25 February 2016 - Post by:Sarah Hitchins
The latest figures published by the Financial Conduct Authority (FCA) show a significant increase in the number of Suspicious Transaction Reports (STRs) filed in the UK. In 2015 the FCA received 1,831 STRs – 13% more than it did in 2014.
Coincidentally, the FCA’s publication of its latest STR figures comes the day after a corporate broking and wealth management firm was censured and fined by the FCA for failings relating to its market abuse systems and controls. The failings identified by the FCA specifically highlighted failings in this firm’s procedures for escalating suspicious transactions and filing STRs, as well as its oversight of those procedures. Below we explore some of the practical learning points arising from this case.
What the 13% increase in STRs tells us
Since 2007, the number of STRs submitted have increased year on year, as the graph below demonstrates.
However, since 2011 there has been a significant uptick in the number of STRs filed. Why? Well there are several possible reasons, but on the run up to 2012 the FSA (as it then was) started to flex its enforcement muscles when it came to STRs. For example:
- In September 2009, the FSA fined an investment adviser £20,000 for failing to observe proper standards of market conduct. The basis for this finding was that the individual concerned had failed to identify that a transaction was being conducted on the basis of insider information, despite the presence of ‘clear warning signals’, and failed to escalate this transaction. The result? The individual’s firm failed to report the transaction to the FSA via an STR.
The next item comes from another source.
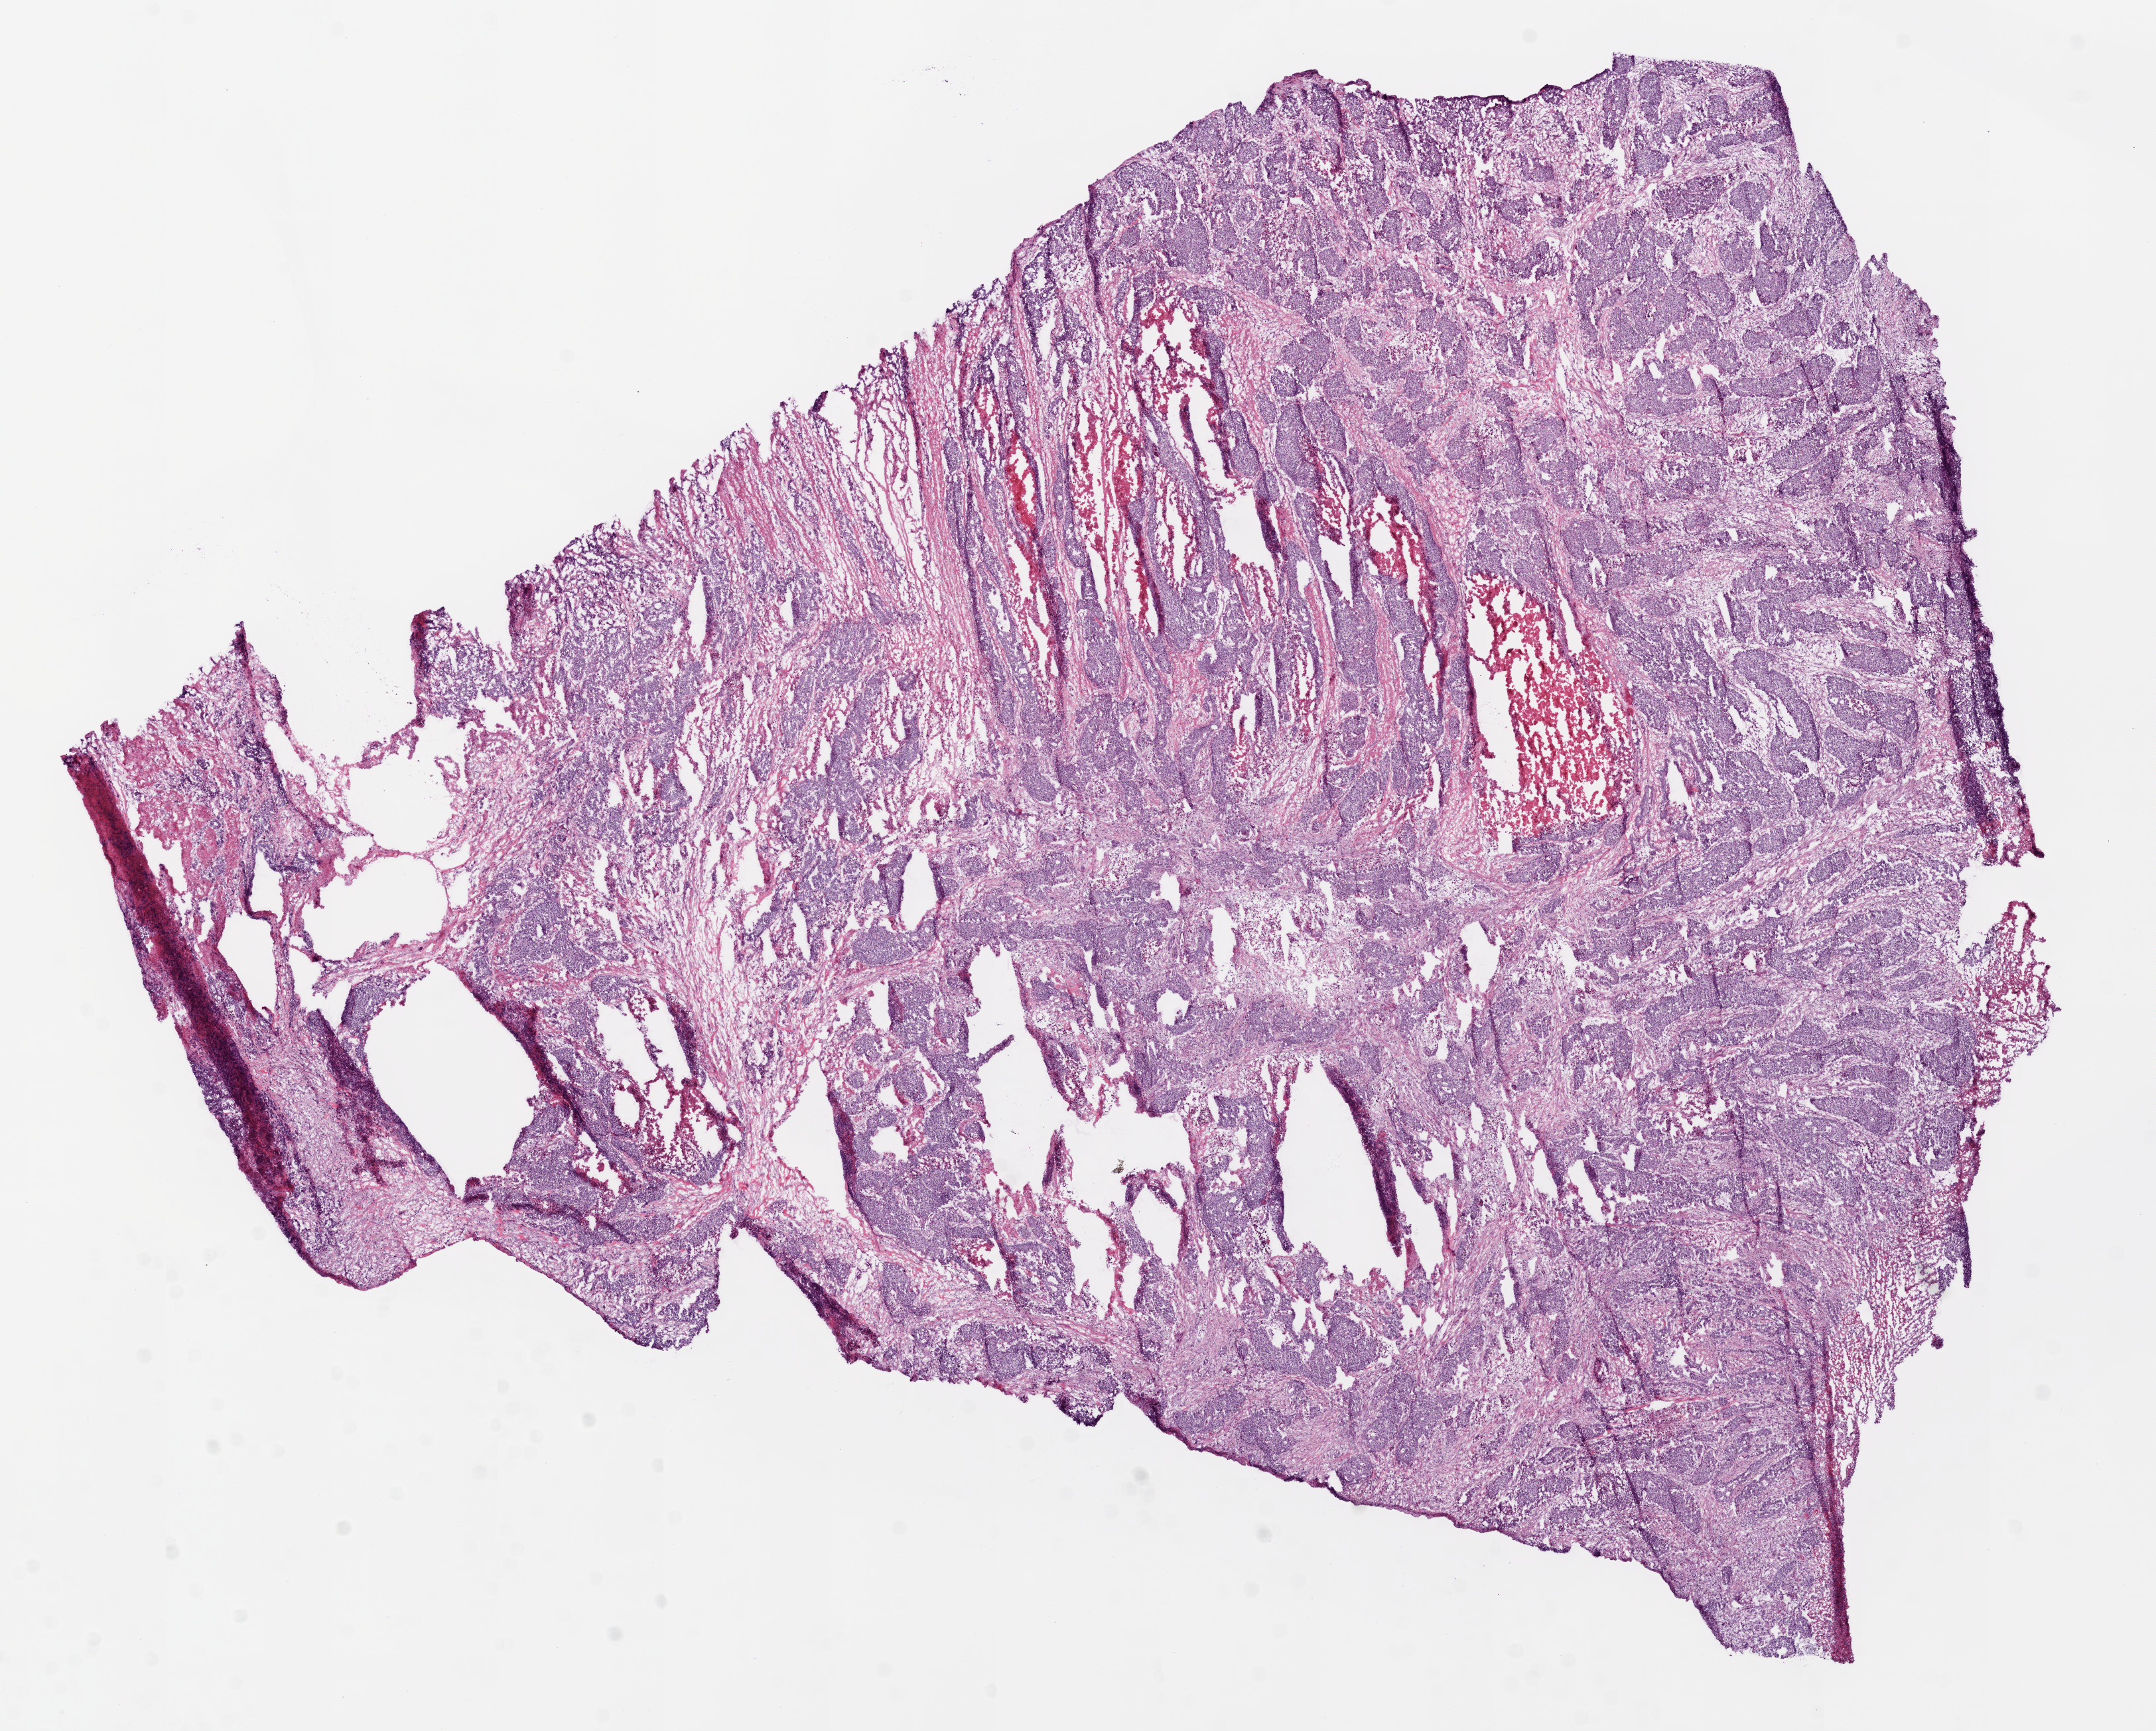
H&E-stained whole-slide image — shown as a low-resolution overview of the whole scanned area (about 13.0 x 10.5 mm, from a 20x scan), frozen section from the bottom of the tissue portion, sample: primary tumour, rectum. Female, age 84 years at initial diagnosis. Composition of this section per pathologist review: tumour cells 75%, tumour nuclei 80%, normal cells 0%, stromal cells 15%, necrosis 10%.
Histologic diagnosis: Adenocarcinoma, NOS. AJCC pathologic stage: IV (5th edition).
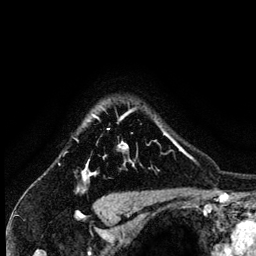
Breast MRI (dynamic contrast-enhanced), one axial slice. Position 111 of 134 along the scan axis. Cropped to one breast. Dynamic contrast-enhanced series, time point 2 of 6 at this slice position (early post-contrast). 3 T. TE 4.2 ms, TR 7.9 ms. 256 × 256 image matrix, field of view 170 × 170 mm. Female patient.
Structures marked on this image (semi-automatic segmentation, software-assisted and operator-edited):
- enhancing-tissue mask used for the functional tumour volume (all voxels passing the contrast-enhancement thresholds inside the analysis volume; usually the tumour): box from (x=84, y=110) to (x=167, y=180) px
- In October 2011, the FSA took enforcement action against another individual for failing to exercise due skill, care and diligence as he failed to identify and escalate a suspicious transaction within his firm. Again, the end result was that no STR was filed by the firm in question. The individual in this case was fined £60,000.
Following these cases, the FSA wrote to firms in June 2012 about their expectations relating to STRs. In particular, the FSA noted its expectation that firms have in place appropriate systems and controls to prevent market abuse, including controls for generating STRs and maintaining records of suspicious trades investigated but not reported.
It is possible that this action by the FCA heightened awareness about STRs and the risks associated with them, thereby contributing to the sudden increase in STRs filed since 2011. The FCA has also regularly commented on STRs and provided feedback to the industry in terms of the quality of information it receives from STRs (e.g. Market Watch 48 and the FCA’s last Annual Report ). We commented on the practical issues coming out of these more recent publications in a blog post last summer.
A recent enforcement example
Earlier this week, the FCA publicly censured and fined a firm for failings relating to its market abuse systems and controls. The firm was also handed a restriction, banning its Corporate Broking Division from taking on any new clients for 72 days.
The key practical takeaways for firms from this case are as follows:
- Escalation: The firm in this case was criticised for expecting employees to make judgements as to whether a transaction was ‘sufficiently suspicious’ to warrant escalation to Compliance, as opposed to requiring employees to escalate all suspicious transactions to Compliance. The clear message from the FCA in this case was that firms should encourage their employees to escalate all suspicious transactions to Compliance (or whichever department handles this area) so that a decision can be taken as to whether an STR needs to be filed.
- Procedures: The FCA criticised the ‘insufficiently detailed’ procedures relating to STRs that the firm had in place. In particular, the FCA noted that the procedures did not say how suspicious transactions should be escalated, either to Compliance or to the FCA. Now may be a good time for firms to perform a health-check on their procedures relating to suspicious transactions and STRs to ensure that they are sufficiently detailed.
- Audit trail: The firm in question had not kept a log or audit trail of surveillance alerts and escalations of suspicious transactions. In addition, the firm did not record the rationale for deciding whether or not an STR should be submitted in any given case. Firms should make sure that they maintain a robust audit trail as to how they deal with suspicious transactions, including whether or not they decide to submit an STR.
- Management information: Firms’ senior management should receive regular and formal management information relating to suspicious transactions and STRs. In this case, the firm in question failed to produce such management information.
A good time for a health-check…
From July this year (when the Market Abuse Regulation comes into force), firms will be required to report suspicious orders (as well as transactions) to the FCA. This will present a range of challenges from firms, who may not have had such robust arrangements in place to spot potentially suspicious orders. In light of this, as well as the FCA’s recent enforcement findings set out above, perhaps now is a particularly good time for firms to revisit their procedures, training programmes and controls around suspicious transactions and submission of STRs to the FCA.
All in all, the FCA concluded that the failings of the firm referred to above resulted in a ‘substantive risk’ that suspicious transactions would not be escalated to Compliance and that STRs would not be filed. In addition, the FCA found that the lack of suitable management information could have resulted in ‘the Board failing to recognise and act on emerging market abuse risks and issues’.